» EXCERPTED TEXT:
---------------

# WTB Shelby / Hiawatha Airflow tank, guard, & shockease fork.  Can be rough shape



## hcdsign (Dec 12, 2012)

I purchased the red Shelby below with the intention to part it out.  After doing some research I found that it may be prewar & the style is growing on me, so I am going to keep it.  I want to build it to look like the black Shelby pictured at the bottom.  As stated in the title I am looking for items that can be in rough condition and may consider some objects that are in tough shape if the price is right.  Please see below for the items currently needed for this build.

1) Chain Guard - I am lead to believe that this is a post war guard, but I like the way it looks.
2) Tank - I also believe this to be one of the early more rounded style tanks
3) Shockease Fork - Also needs to fit the pre-war head tube spacing.  I was told later models had a longer head tube
4) Curved Brace Fenders - These are probably out of my league, but if someone has a junk set laying around????

Thank you, Howie.

THIS IS WHAT I HAVE









THIS IS SIMILAR TO WHAT I WANT TO BUILD, BUT AGED ABOUT 60 YEARS, & 100,000 MILES


----------



## scrubbinrims (Dec 12, 2012)

Seasons Greetings.

I have the chainguard and rack for your bicycle in very nice chrome...the chainguard you like on the black Safe-T-bicycle is correct and was available in 41, so not strictly postwar.
I also have the tank in chrome, but it has the button on the top unlike the side mounted, concave button of prewar tanks.
I also have a nice, correct crank.
Running behind, but I will attach pics to your thread shortly.

Chris


----------



## 55tbird (Dec 13, 2012)

*Shockease fenders*

Hi Howie, If you find your Shockease fork, I have a nice set of shockease fenders, without the curved braces available. Let me know if I can help.  Mike 920-980-5218


----------



## hcdsign (Dec 13, 2012)

Hey Mike, is the front fender specific to the shockease fork?  if so what makes it special???  I was told that you can not run a generic fender on this fork.  what kind of money are we talking for the fenders??

Thanks, Howie.





55tbird said:


> Hi Howie, If you find your Shockease fork, I have a nice set of shockease fenders, without the curved braces available. Let me know if I can help.  Mike 920-980-5218


----------



## 55tbird (Dec 13, 2012)

*Fenders*

Howie, The Shockease front fender has a special hole that the fork goes through. You can have my set for $60.


----------



## hcdsign (Dec 13, 2012)

*Pictures Please?*

Chris, thanks for the info.  Can you please post or pm a picture or two of each the tank & chain guard, and what you would like to get for it.  Is your crank like the one on the black saftey bike I pictured?  Please post a pic & price on that as well.  I have a skip tooth ring that is similar to the saftey bike that I was going to use, to keep skip tooth set up, but get closer looking to what should be there.  I dont think I am going to be putting a rack on this rat, but offer is appreciated.  Thanks again!!

Mike, can you as well post or pm pictures of the fenders.  Are they notched, or dented in for fit to the fork/truss?  The fender on the saftey bike I posted fits between the forks with no notches.  I dont see the difference other than possible a bigger mounting hole.  Hopefully some pictures will clear my confusion.  Thanks again!!

Can either of you put a date range on my frame??  I was told it was prewar, but it couldnt be proven so i put a postwar price to its purchase.  Think i got a deal if it.  I was also told that the head badge could date the bike.  Several people told me that the Hiawatha train head badge was only used prewar.  Is that correct??

Thanks, Howie.


----------



## scrubbinrims (Dec 18, 2012)

Still working on the tank, but took an early pic of what I have (except the crank) not pictured.
Chris


----------

---------------

» SET TASK 1: Summarize the forum thread in three sentences.
The forum thread and the records that come after it have nothing to do with each other.

---------------

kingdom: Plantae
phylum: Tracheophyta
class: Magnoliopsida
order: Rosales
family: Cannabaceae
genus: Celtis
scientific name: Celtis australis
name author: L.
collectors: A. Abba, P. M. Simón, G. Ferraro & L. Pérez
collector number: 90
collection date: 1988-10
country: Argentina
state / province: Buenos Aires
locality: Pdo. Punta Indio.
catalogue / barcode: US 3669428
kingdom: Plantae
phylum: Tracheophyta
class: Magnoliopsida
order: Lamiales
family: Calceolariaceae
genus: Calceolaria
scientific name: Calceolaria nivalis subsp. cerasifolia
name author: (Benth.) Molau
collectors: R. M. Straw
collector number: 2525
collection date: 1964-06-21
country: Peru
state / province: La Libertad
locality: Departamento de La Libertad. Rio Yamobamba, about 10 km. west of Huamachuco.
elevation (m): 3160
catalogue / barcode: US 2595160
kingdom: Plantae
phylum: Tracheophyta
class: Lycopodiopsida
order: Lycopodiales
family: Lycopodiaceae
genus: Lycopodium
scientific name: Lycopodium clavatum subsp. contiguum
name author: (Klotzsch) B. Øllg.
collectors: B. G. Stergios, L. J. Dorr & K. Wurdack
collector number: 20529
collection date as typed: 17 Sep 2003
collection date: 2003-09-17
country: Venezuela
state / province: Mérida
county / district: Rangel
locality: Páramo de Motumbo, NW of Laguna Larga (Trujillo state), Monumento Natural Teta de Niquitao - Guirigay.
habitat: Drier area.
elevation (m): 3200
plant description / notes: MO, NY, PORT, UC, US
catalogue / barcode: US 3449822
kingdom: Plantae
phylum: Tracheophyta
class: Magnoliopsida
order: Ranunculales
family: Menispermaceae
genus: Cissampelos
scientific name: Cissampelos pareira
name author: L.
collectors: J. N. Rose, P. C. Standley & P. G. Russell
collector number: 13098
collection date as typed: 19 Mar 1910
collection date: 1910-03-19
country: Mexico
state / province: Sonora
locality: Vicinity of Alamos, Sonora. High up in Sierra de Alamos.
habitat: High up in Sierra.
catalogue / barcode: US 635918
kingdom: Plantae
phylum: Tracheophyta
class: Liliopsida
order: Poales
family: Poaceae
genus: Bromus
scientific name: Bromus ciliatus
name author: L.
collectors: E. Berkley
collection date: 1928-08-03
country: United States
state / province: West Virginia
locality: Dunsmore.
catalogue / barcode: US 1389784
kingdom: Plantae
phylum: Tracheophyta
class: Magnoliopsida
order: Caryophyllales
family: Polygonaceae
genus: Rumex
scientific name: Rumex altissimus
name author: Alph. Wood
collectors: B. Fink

---------------

» SET TASK 2: Revise the records from their first line through the line containing "collectors: B. G.", changing "scientific name" to "taxon name" and leaving everything else as it is. Return only those lines.

» TASK RESULT 1: Howie bought a red Shelby to part out but decided to keep it and build it to look like a black Shelby, and went looking for a chain guard, a tank, a Shockease fork and curved brace fenders. Chris offered a chrome chainguard, rack, tank and crank, noting that the tank has the button on the top rather than the side-mounted, concave button of prewar tanks. Mike offered a set of Shockease fenders without the curved braces for $60, explaining that the Shockease front fender has a special hole that the fork goes through.

» TASK RESULT 2:
kingdom: Plantae
phylum: Tracheophyta
class: Magnoliopsida
order: Rosales
family: Cannabaceae
genus: Celtis
taxon name: Celtis australis
name author: L.
collectors: A. Abba, P. M. Simón, G. Ferraro & L. Pérez
collector number: 90
collection date: 1988-10
country: Argentina
state / province: Buenos Aires
locality: Pdo. Punta Indio.
catalogue / barcode: US 3669428
kingdom: Plantae
phylum: Tracheophyta
class: Magnoliopsida
order: Lamiales
family: Calceolariaceae
genus: Calceolaria
taxon name: Calceolaria nivalis subsp. cerasifolia
name author: (Benth.) Molau
collectors: R. M. Straw
collector number: 2525
collection date: 1964-06-21
country: Peru
state / province: La Libertad
locality: Departamento de La Libertad. Rio Yamobamba, about 10 km. west of Huamachuco.
elevation (m): 3160
catalogue / barcode: US 2595160
kingdom: Plantae
phylum: Tracheophyta
class: Lycopodiopsida
order: Lycopodiales
family: Lycopodiaceae
genus: Lycopodium
taxon name: Lycopodium clavatum subsp. contiguum
name author: (Klotzsch) B. Øllg.
collectors: B. G. Stergios, L. J. Dorr & K. Wurdack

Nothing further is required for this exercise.